您可以验证以下修改后的代码是否就是这样。我已经更改了代码,因此对start_counting
的调用会导致tick
函数打印对start_counting
的调用与对start_counting
的调用之后的第一个tick
之间的时间,然后是对tick
的下两个调用之间的时间。
import time
from collections import deque
class FixedStepLoop:
def __init__(self, update_func, step, max_step):
self.update_func = update_func
self.step = step
self.max_step = max_step
self.accumulator = 0.0
self.next_ts = time.perf_counter()
self.last_ts = None
self.cumulative_time = 0
self.times = deque()
self.debug_tick = 0
self.debug_time = None
def update_time(self):
ts = time.perf_counter()
if self.last_ts is None:
delta_t = 0
else:
delta_t = ts - self.last_ts
self.times.appendleft(delta_t)
if len(self.times) > 10:
self.cumulative_time -= self.times.pop()
self.cumulative_time += delta_t
self.last_ts = ts
return delta_t
def tick(self):
dt = self.update_time()
if dt > self.max_step:
dt = self.max_step
self.accumulator += dt
if self.accumulator >= self.step and self.debug_tick:
print("Time to tick: {}".format(time.perf_counter() - self.debug_time))
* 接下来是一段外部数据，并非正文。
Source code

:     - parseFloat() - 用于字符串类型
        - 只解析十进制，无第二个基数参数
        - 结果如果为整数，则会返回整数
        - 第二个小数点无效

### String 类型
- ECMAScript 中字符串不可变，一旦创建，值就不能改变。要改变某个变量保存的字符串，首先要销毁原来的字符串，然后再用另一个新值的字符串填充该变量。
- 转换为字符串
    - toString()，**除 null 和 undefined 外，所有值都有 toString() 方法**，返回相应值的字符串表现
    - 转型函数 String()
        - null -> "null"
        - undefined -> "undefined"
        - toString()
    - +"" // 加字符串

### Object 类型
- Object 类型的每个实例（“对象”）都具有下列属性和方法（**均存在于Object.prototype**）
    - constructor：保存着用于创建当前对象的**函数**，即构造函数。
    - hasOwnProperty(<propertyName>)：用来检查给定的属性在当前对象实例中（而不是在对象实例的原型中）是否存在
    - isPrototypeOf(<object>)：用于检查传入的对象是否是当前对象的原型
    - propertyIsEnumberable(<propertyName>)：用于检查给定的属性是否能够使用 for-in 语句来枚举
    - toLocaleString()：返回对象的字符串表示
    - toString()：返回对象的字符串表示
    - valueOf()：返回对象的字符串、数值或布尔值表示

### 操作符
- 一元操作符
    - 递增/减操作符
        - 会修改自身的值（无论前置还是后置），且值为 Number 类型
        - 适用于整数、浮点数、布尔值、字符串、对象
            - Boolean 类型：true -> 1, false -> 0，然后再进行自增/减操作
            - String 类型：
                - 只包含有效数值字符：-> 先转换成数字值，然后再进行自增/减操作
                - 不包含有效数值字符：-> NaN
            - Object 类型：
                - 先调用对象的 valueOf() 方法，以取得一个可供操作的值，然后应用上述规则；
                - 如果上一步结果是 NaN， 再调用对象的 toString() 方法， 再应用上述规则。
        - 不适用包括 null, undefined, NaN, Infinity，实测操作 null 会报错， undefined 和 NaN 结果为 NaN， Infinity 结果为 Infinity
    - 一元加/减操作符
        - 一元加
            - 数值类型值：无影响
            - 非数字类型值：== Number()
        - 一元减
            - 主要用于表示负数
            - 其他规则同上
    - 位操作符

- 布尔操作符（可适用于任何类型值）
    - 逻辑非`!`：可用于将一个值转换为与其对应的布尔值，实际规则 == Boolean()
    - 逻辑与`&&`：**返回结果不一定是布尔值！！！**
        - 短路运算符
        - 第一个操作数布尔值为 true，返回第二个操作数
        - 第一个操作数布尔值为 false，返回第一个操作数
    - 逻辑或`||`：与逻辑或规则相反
self.debug_time = time.perf_counter()
self.debug_tick -= 1
while self.accumulator >= self.step:
self.update_func(self.step)
self.accumulator -= self.step
tick_count = 16
class FixedCounter:
def __init__(self):
self.steps = None
self.last_time = time.perf_counter()
self.counting = False
self.loop = FixedStepLoop(self.fixed_update, 1/10, 0.2)
def start_counting(self):
print("---start---")
self.steps = 0
self.last_time = time.perf_counter()
self.loop.debug_tick = 3
self.loop.debug_time = self.last_time
def fixed_update(self, dt):
if self.steps is not None:
self.steps += 1
if self.steps == tick_count:
print("Time since last", time.perf_counter() - self.last_time, "Time accrued by step:", self.steps * 0.1)
self.last_time = time.perf_counter()
self.steps = 0
fixed_counter = FixedCounter()
i = 0
while True:
fixed_counter.loop.tick()
i += 1
if i == 8000:
fixed_counter.start_counting()
if i == 2000000:
fixed_counter.start_counting()
您应该看到类似以下输出的内容。请注意,第一次勾选的时间明显小于第二次和第三次。
---start---
Time to tick: 0.08820800000000001
Time to tick: 0.09974270000000002
Time to tick: 0.09983560000000002
Time since last 1.5882072 Time accrued by step: 1.6
Time since last 1.5997456999999997 Time accrued by step: 1.6
---start---
Time to tick: 0.0507023000000002
Time to tick: 0.09982599999999975
Time to tick: 0.09973420000000033
Time since last 1.5507022999999998 Time accrued by step: 1.6
Time since last 1.5997678000000004 Time accrued by step: 1.6
Time since last 1.5997316999999995 Time accrued by step: 1.6
如果您需要更高的精度,您应该减少用于FixedStepLoop
的step
和max_step
,并相应地增加tick_count
。例如,我通过将step
、max_step
和tick_count
分别更改为0.01
、0.02
和1600
来获得以下输出。
---start---
Time since last 1.5979447999999998 Time accrued by step: 1.6
---start---
Time since last 1.5954332000000004 Time accrued by step: 1.6
Time since last 1.5997648999999994 Time accrued by step: 1.6
Time since last 1.5997534 Time accrued by step: 1.6
当然,第一次和随后打印消息的时间之间仍然存在差异,但您应该能够更改参数,使差异任意降低。